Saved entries
──────

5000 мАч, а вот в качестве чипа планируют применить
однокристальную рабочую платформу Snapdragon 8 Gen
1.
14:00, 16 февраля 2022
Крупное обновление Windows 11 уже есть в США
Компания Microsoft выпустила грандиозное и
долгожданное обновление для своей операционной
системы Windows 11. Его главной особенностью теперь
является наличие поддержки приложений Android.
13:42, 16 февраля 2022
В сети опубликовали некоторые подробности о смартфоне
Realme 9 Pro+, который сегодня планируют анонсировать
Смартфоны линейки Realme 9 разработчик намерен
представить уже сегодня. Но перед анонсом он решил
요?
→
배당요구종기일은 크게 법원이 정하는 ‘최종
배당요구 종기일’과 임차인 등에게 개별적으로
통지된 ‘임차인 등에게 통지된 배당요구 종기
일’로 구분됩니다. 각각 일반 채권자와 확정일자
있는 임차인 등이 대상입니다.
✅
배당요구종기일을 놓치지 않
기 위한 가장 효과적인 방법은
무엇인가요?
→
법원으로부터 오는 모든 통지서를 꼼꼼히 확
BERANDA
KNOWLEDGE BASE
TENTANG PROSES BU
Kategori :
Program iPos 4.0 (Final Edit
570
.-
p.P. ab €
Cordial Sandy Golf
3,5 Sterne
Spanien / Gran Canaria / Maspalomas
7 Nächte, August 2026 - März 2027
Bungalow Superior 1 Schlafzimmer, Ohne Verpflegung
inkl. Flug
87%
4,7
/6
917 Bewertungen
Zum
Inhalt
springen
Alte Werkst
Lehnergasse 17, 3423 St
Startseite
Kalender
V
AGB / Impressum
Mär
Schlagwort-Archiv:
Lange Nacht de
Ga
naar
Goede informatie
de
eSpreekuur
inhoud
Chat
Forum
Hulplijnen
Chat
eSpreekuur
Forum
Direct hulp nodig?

──────

[Task item] Every entry must be duplicated exactly as it was written.

[Expected answer]
5000 мАч, а вот в качестве чипа планируют применить
однокристальную рабочую платформу Snapdragon 8 Gen
1.
14:00, 16 февраля 2022
Крупное обновление Windows 11 уже есть в США
Компания Microsoft выпустила грандиозное и
долгожданное обновление для своей операционной
системы Windows 11. Его главной особенностью теперь
является наличие поддержки приложений Android.
13:42, 16 февраля 2022
В сети опубликовали некоторые подробности о смартфоне
Realme 9 Pro+, который сегодня планируют анонсировать
Смартфоны линейки Realme 9 разработчик намерен
представить уже сегодня. Но перед анонсом он решил
요?
→
배당요구종기일은 크게 법원이 정하는 ‘최종
배당요구 종기일’과 임차인 등에게 개별적으로
통지된 ‘임차인 등에게 통지된 배당요구 종기
일’로 구분됩니다. 각각 일반 채권자와 확정일자
있는 임차인 등이 대상입니다.
✅
배당요구종기일을 놓치지 않
기 위한 가장 효과적인 방법은
무엇인가요?
→
법원으로부터 오는 모든 통지서를 꼼꼼히 확
BERANDA
KNOWLEDGE BASE
TENTANG PROSES BU
Kategori :
Program iPos 4.0 (Final Edit
570
.-
p.P. ab €
Cordial Sandy Golf
3,5 Sterne
Spanien / Gran Canaria / Maspalomas
7 Nächte, August 2026 - März 2027
Bungalow Superior 1 Schlafzimmer, Ohne Verpflegung
inkl. Flug
87%
4,7
/6
917 Bewertungen
Zum
Inhalt
springen
Alte Werkst
Lehnergasse 17, 3423 St
Startseite
Kalender
V
AGB / Impressum
Mär
Schlagwort-Archiv:
Lange Nacht de
Ga
naar
Goede informatie
de
eSpreekuur
inhoud
Chat
Forum
Hulplijnen
Chat
eSpreekuur
Forum
Direct hulp nodig?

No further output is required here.